• _EXTRACT_:
───
= 1958 in sports =

1958 in sports describes the year's events in world sport.

==American football==
- NFL Championship: the Baltimore Colts won 23–17 (OT) over the New York Giants at Yankee Stadium (later called the "Greatest game ever played")

==Artistic gymnastics==
- World Artistic Gymnastics Championships
  - Men's all-around champion: Boris Shakhlin, USSR
  - Women's all-around champion: Larisa Latynina, USSR
  - Team competition champions: men's – USSR; women's – USSR

==Association football==
- February 6 – Munich air disaster. 23 people died as a result of the crash at Munich airport including 7 Manchester United players:
  - Geoff Bent (25)
  - Roger Byrne (28)
  - Eddie Colman (21)
  - Mark Jones (24)
  - David Pegg (22)
  - Tommy Taylor (26)
  - Liam Whelan (22)
  - Duncan Edwards (21), who died of his injuries on 21 February
- Also killed was former Manchester City and England goalkeeper Frank Swift (44), who was then a reporter

===FIFA World Cup===
- 1958 World Cup held in Sweden. Brazil beat Sweden 5–2 in the final.
───
• _PROVIDED MATERIAL_:
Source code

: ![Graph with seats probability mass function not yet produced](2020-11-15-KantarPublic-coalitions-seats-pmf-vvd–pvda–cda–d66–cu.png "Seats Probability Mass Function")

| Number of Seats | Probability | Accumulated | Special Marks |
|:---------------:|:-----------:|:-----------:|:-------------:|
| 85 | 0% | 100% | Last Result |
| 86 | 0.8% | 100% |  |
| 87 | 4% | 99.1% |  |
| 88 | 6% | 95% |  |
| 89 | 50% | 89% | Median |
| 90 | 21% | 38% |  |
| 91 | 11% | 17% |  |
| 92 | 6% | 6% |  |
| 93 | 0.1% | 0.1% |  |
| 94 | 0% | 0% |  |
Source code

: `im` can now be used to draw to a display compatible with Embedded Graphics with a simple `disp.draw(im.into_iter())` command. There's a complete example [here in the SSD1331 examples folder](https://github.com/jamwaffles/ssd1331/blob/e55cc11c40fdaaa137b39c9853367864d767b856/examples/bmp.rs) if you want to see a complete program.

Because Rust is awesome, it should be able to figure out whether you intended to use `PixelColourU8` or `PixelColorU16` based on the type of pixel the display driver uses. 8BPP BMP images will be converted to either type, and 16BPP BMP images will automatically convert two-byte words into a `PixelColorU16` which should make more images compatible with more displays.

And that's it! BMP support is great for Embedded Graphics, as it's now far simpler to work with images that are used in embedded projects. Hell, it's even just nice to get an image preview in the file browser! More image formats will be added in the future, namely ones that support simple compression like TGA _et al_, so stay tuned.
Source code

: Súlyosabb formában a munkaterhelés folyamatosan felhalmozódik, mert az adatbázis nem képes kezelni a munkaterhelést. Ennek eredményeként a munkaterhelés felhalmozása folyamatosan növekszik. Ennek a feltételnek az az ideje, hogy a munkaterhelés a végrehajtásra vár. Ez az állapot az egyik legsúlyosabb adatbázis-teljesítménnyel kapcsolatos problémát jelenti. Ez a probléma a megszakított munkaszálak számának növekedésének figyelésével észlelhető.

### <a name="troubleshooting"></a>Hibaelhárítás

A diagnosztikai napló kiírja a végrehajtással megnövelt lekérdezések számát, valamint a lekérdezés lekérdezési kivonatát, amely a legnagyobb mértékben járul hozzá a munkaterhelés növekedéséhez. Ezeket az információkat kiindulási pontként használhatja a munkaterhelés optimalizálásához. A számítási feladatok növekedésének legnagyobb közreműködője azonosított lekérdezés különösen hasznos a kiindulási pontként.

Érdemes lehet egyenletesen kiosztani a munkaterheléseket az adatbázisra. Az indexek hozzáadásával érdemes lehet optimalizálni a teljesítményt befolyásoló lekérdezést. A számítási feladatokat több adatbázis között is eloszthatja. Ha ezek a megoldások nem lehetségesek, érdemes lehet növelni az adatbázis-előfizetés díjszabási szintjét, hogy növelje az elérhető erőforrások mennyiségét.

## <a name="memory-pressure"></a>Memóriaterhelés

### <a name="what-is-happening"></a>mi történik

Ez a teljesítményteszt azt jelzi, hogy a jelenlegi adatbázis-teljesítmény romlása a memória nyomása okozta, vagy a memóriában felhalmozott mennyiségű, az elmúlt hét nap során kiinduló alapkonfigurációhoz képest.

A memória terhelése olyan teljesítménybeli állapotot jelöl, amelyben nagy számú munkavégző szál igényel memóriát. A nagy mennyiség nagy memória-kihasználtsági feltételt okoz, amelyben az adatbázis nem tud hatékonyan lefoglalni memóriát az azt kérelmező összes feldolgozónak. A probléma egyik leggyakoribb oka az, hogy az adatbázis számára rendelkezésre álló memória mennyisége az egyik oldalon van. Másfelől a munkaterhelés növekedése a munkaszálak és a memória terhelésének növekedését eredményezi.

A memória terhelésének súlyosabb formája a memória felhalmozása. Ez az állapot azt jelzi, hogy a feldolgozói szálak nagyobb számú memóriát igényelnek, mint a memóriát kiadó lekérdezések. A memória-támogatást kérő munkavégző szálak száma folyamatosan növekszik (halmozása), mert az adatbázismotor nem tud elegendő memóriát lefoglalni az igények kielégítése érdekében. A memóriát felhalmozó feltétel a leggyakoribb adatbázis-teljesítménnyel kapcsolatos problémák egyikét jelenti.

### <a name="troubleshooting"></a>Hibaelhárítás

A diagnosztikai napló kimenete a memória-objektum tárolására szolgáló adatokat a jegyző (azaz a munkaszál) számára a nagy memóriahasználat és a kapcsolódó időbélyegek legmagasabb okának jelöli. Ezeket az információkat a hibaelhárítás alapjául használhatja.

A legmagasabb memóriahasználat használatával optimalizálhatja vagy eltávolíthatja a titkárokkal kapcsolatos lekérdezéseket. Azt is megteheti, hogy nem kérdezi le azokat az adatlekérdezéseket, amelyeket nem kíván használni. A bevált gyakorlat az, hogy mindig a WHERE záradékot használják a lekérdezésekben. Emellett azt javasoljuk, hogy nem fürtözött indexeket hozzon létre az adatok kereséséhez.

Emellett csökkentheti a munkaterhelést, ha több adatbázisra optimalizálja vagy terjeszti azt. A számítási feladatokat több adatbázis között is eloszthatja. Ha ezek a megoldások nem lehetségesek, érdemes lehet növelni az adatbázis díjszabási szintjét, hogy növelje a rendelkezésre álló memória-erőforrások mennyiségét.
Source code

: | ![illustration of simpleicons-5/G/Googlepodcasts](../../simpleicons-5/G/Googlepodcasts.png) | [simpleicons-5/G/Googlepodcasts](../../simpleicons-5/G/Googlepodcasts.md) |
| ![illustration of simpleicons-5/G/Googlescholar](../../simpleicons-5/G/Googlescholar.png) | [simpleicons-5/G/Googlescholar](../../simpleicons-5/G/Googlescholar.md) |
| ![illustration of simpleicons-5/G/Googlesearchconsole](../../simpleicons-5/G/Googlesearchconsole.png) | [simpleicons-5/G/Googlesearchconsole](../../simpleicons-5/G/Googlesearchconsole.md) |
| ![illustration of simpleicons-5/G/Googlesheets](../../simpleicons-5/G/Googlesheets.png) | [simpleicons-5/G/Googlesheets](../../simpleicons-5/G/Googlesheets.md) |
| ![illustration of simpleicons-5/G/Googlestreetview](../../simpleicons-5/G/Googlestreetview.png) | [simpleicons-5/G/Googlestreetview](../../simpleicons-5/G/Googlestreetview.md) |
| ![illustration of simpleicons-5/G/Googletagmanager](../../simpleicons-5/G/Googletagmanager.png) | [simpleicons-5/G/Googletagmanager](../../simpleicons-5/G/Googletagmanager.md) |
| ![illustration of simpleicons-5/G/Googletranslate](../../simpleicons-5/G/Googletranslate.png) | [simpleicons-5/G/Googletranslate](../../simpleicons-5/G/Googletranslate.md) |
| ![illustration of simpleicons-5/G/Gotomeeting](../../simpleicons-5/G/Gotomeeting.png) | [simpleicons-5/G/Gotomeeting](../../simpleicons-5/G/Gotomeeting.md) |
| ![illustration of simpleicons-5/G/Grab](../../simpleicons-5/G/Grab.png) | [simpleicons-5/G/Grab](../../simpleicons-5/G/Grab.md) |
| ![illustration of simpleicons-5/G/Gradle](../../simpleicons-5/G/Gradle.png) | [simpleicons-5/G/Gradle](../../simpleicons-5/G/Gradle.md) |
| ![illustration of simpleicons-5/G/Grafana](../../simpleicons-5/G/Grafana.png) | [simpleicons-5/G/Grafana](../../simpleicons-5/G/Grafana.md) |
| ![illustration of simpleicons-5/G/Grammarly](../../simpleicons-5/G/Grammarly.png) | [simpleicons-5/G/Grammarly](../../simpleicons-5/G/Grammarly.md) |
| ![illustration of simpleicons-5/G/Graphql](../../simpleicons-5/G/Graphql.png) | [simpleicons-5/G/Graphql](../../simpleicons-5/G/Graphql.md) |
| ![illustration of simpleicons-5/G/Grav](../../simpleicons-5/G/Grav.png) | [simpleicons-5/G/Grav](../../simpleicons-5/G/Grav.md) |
───
• _WORK ORDER A_:
In the 1958 sports overview, what was the score of the World Cup final?
• _WORK ORDER B_:
Reproduce the 1958 sports overview word for word from "- Tommy Taylor" to "in the final.".
• _WORK ORDER C_:
Name every sport that has its own section heading in the 1958 sports overview.
The records are drawn from a separate source.

• _SOLUTION A_:
Brazil beat Sweden 5–2.

• _SOLUTION B_:
- Tommy Taylor (26)
  - Liam Whelan (22)
  - Duncan Edwards (21), who died of his injuries on 21 February
- Also killed was former Manchester City and England goalkeeper Frank Swift (44), who was then a reporter

===FIFA World Cup===
- 1958 World Cup held in Sweden. Brazil beat Sweden 5–2 in the final.

• _SOLUTION C_:
American football, artistic gymnastics, association football